Mass Effect PC Review
Massive Effects
Yes, that's the best headline I could come up with. Mass Effect--now finally making its debut for the PC after a six-month exclusive window for the Xbox 360--actually leaves me lost for words. This is one of those odd games that I love and hate simultaneously. One moment I'm thrilling to an RPG-tinged space opera loaded with realistic character actions and dialogue, bizarre alien cultures, and a fantastic attention to detail that makes the 22nd century come to life. The next I'm loathing tedious fetch-it quests, spartan visuals, and absurdly stretched level architecture that makes every assignment a marathon scavenger hunt. No game about saving the universe should be accompanied by this many yawns.
Yet at the same time I couldn't readily pull myself away. BioWare has done a truly spectacular job with the script of Mass Effect. While the star-spanning saga itself is more than slightly derivative of innumerable high-profile sci-fi novels, movies, and TV series, the story remains extremely well told, with some of the best dialogue and one of the most detailed settings to ever grace a game.
Still, nothing here is original. Human hero Commander Shepherd is a quasi-Jedi special agent called a Spectre who works directly for an intergalactic assembly of planets (Star Wars, duh).
Much of the story concerns humanity's attempts to deal with aliens who don't trust how quickly mankind has reached the stars (Star Trek: Enterprise). One of the big threats is posed by the Geth, a race of Cylon-like sentient machines who expelled their creators centuries ago and forced them into exile on a ragtag fleet (Battlestar Galactica). And the main mystery involves the Protheans, a vanished ancient civilization whose artifacts serve as the foundation for the technological revolution that hurled humanity to the stars (Frederik Pohl's Heechee, anyone?), and their vaguely Borg-like, civilization-killing machine adversaries, the Reapers (Star Trek: The Next Generation).

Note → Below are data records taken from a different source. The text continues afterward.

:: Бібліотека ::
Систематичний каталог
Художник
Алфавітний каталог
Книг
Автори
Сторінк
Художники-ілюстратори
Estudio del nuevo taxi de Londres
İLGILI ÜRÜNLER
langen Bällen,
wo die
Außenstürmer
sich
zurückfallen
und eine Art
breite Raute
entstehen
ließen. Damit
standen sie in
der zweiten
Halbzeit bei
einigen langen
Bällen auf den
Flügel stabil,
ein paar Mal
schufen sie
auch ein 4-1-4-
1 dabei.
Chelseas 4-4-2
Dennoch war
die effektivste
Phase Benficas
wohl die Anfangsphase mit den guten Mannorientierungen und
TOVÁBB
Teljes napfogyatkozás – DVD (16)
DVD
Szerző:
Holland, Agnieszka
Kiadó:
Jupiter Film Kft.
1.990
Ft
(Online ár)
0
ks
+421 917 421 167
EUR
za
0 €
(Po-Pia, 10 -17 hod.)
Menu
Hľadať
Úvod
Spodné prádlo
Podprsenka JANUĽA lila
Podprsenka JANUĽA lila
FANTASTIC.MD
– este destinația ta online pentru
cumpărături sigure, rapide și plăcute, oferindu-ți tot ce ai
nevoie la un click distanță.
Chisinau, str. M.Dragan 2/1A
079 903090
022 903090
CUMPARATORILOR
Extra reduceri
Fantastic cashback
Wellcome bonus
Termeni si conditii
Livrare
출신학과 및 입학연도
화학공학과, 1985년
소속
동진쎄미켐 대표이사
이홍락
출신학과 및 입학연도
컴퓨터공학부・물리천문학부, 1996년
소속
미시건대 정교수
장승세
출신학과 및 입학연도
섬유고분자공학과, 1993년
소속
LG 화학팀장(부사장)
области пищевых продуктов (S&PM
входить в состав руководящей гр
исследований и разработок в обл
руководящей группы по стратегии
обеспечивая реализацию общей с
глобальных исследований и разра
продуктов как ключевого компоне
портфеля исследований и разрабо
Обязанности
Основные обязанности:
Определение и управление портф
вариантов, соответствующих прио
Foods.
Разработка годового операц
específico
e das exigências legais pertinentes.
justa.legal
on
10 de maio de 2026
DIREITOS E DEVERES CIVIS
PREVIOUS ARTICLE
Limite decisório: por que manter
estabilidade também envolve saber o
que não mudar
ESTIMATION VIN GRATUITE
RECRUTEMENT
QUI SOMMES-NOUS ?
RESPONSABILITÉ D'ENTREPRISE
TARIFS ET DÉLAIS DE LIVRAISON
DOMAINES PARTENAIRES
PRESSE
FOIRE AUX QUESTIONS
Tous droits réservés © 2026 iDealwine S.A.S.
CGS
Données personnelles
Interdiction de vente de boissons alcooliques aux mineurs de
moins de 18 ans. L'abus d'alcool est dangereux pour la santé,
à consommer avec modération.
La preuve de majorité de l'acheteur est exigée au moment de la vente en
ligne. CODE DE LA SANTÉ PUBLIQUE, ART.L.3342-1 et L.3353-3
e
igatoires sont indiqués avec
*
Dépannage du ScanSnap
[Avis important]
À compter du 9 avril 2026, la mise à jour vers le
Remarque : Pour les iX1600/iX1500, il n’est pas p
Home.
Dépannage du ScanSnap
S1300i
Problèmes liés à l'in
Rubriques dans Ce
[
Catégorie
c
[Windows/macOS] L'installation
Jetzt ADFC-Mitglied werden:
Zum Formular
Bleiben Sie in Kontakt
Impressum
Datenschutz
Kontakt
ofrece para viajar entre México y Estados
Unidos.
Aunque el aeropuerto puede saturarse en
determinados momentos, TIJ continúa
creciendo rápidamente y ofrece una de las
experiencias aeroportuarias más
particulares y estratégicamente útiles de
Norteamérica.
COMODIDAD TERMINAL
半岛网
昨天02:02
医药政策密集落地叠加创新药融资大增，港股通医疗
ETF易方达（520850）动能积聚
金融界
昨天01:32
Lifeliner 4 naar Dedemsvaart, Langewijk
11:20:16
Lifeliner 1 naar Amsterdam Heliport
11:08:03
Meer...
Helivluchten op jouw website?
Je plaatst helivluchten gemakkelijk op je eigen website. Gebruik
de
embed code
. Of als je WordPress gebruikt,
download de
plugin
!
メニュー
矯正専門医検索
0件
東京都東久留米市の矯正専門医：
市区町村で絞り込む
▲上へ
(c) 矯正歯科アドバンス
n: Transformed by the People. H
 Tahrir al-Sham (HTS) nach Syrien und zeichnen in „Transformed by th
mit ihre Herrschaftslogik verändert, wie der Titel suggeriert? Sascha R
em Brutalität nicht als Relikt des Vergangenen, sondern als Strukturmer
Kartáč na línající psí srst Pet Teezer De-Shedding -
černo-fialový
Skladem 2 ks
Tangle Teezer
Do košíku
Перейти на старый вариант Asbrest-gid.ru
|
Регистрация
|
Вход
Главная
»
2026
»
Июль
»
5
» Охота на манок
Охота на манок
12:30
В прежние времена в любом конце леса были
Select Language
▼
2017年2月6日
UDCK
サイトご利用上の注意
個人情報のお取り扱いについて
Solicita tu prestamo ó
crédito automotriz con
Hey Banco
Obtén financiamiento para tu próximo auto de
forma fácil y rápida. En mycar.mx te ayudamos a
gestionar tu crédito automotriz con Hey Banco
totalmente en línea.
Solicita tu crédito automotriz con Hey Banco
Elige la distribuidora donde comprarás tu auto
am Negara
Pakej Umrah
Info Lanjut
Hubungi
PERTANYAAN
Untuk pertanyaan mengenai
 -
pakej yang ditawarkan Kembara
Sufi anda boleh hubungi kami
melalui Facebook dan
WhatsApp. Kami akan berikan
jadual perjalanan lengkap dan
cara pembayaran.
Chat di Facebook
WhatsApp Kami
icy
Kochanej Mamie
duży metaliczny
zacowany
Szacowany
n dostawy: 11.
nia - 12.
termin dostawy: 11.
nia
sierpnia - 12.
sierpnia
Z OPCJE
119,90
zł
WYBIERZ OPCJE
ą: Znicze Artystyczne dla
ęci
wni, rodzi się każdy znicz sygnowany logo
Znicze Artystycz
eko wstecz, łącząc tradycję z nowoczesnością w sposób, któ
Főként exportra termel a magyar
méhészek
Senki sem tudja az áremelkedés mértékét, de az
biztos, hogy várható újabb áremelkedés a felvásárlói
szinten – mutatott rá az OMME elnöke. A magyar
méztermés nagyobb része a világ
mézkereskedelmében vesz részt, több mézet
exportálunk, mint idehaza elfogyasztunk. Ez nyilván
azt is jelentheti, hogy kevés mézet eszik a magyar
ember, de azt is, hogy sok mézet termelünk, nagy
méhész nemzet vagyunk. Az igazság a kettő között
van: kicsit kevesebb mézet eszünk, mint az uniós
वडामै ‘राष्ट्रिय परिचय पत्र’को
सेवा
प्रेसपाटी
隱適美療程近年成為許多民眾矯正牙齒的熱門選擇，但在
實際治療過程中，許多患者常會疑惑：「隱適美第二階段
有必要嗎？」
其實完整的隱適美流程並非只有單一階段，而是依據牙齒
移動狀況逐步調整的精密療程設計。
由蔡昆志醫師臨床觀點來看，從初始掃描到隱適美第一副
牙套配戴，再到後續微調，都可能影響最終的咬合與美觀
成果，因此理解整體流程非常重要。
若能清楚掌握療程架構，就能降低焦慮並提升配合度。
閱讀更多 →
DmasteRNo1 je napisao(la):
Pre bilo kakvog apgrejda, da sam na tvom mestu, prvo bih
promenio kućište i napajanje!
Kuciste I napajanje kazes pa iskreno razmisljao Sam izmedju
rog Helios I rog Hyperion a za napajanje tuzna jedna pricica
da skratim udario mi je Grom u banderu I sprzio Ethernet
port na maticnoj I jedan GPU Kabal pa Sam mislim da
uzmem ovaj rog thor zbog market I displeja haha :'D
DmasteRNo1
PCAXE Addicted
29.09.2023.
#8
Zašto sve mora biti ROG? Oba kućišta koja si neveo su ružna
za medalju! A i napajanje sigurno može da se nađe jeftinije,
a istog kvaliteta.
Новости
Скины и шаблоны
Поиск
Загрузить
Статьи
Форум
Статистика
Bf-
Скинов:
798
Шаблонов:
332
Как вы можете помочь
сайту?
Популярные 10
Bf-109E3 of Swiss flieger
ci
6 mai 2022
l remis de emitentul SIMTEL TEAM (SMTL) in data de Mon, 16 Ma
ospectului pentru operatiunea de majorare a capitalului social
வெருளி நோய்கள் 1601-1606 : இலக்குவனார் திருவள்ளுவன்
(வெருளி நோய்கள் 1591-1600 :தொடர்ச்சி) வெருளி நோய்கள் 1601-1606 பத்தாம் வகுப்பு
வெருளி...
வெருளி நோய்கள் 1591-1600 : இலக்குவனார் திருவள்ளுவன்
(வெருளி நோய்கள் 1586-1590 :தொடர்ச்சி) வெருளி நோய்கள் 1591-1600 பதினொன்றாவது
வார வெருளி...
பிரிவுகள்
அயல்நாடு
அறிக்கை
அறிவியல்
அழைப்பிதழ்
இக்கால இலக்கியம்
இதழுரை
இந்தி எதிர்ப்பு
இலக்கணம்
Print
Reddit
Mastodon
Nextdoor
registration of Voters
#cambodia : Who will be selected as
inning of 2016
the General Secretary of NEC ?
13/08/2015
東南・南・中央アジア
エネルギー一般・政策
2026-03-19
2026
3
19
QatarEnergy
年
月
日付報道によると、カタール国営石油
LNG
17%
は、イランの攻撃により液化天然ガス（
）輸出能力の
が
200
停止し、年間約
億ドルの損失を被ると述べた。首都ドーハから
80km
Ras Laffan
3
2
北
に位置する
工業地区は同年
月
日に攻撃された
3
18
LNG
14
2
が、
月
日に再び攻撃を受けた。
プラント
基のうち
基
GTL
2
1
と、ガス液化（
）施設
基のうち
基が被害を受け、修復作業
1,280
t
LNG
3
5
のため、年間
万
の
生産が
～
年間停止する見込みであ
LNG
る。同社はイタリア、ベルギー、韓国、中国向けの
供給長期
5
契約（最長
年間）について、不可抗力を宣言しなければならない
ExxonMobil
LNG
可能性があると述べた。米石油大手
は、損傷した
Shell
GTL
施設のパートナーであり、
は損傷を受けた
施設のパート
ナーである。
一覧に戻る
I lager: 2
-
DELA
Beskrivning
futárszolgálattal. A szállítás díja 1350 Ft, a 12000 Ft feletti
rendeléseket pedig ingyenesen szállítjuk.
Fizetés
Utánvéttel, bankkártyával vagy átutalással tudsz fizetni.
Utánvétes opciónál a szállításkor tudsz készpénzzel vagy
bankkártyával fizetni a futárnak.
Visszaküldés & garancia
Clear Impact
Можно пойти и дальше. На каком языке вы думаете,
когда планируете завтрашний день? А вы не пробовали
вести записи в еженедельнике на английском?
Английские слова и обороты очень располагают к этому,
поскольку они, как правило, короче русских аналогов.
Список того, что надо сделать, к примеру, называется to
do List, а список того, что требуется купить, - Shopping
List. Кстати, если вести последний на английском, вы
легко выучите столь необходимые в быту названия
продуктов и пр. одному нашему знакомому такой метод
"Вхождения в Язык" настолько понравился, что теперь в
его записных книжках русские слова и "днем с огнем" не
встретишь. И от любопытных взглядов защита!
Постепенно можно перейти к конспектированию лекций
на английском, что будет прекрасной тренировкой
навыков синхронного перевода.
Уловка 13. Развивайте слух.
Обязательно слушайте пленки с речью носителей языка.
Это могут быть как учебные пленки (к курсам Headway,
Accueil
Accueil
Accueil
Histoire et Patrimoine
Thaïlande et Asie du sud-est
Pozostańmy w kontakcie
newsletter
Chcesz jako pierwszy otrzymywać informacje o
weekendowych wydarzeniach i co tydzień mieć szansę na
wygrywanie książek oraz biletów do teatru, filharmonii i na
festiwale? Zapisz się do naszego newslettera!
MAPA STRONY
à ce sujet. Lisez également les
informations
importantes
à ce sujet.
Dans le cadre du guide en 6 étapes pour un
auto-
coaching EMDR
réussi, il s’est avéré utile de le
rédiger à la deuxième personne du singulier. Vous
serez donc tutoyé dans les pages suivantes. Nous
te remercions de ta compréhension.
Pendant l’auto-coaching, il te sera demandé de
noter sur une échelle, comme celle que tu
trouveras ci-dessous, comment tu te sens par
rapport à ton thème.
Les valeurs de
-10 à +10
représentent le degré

But I can't complain about all of this obvious ripping off because the end result is so well pulled together. The scope of the game is incredible. Even if most of your adventures are linear, the idea of being able to cruise around the galaxy in command of a starship on a grand quest is pretty intoxicating. Shepherd is a believable protagonist, if a bit of a cipher because the creators likely wanted to leave some of his character open so that players could project themselves into his space-boots.